# eigenes Cursor-Bild sofort anzeigen



## hans_schmid (20. August 2004)

Hallo,

ich habe ein kleines CSS-Problem:

Ich habe ein eigenes Bild für den Cursor, dass engezeigt werden soll, wenn über einen Link gefahren wird.
Prinzipiell funktioniert das auch, allerdings mit einem kleinen Schönheitsfehler.

Beim Überfahren des Links muss das Bild jedesmal erst geladen werden. Die Maus verwandelt sich in nen Pfeil mit ner Sanduhr dran, bleibt dann so bis man den zeiger ein bisschen bewegt und zeigt dann erst das eigentliche Cursor-Bild an.

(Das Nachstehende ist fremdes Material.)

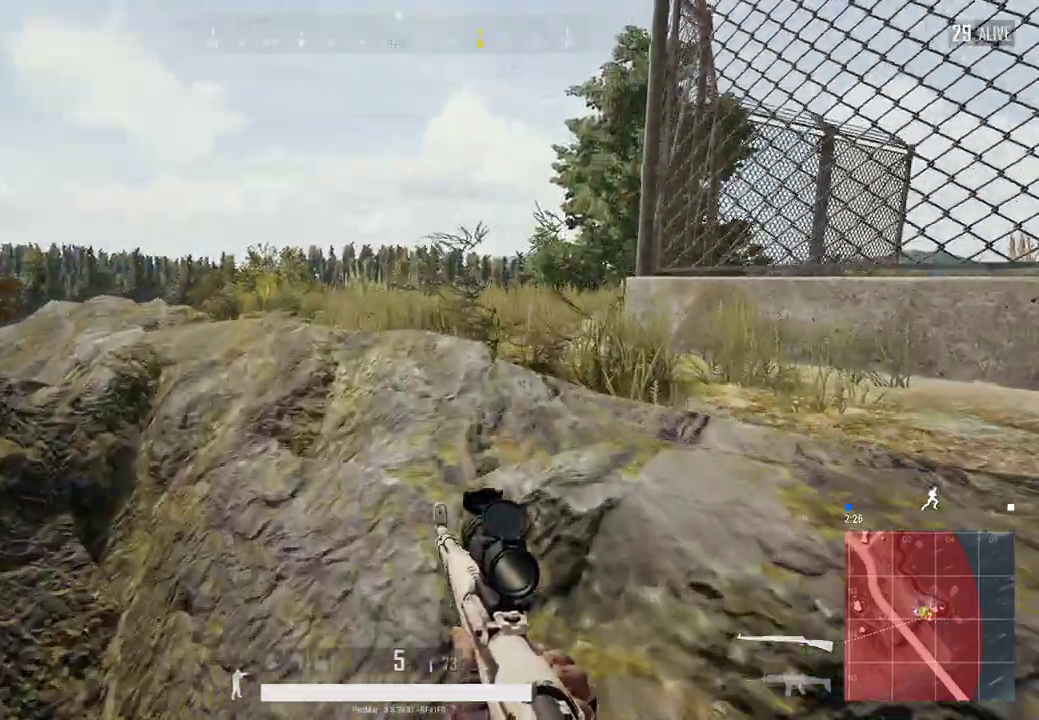
{"keys": ["shift", "w"], "mouse": [], "events": [[67, "space", "down"], [233, "space", "up"]]}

Das ganze ist einzusehen unter:
meine Seite 

Ich hab zum Testen nur die ersten 3 Links auf der Index-Seite mal mit dem Effekt versehen.

Der dazugehörige Code sieht so aus:

*CSS:* 

```
a.navi:hover { CURSOR: url("images/evil.cur"), hand; }
```
*HTML:* 

```
<A HREF="termine.cfm"
				ONMOUSEOVER="document.termine.src=termine_over.src" 
				onmousedown="document.termine.src=termine_over_klick.src"
				onmouseout="document.termine.src=termine_out.src"
				class="navi">
```

Hat jemand eine Idee, wie das Problem zu lösen ist?

MfG
Hans


----------



## Thomas Lindner (20. August 2004)

Also bei mir IE6 und Firebird wechselt der Cursor gar nicht. Aber ich vermute mal einfach, das der Cursor etwas groß ist und somit zuviel Ladezeit benötigt.

Optimiere von den Bytes/KBytes mal die CUR Datei!


----------



## AlexSchur (20. August 2004)

Also bei mir funktionierts bei den ersten drei links eigentlich, aber nur bei der startseite!


----------



## hans_schmid (20. August 2004)

Na wat denn nu? Geht's oder ned   

Naja... ich hab den Cursor jetz mal bearbeitet und von 3,5 KB auf 300Byte abgespeckt.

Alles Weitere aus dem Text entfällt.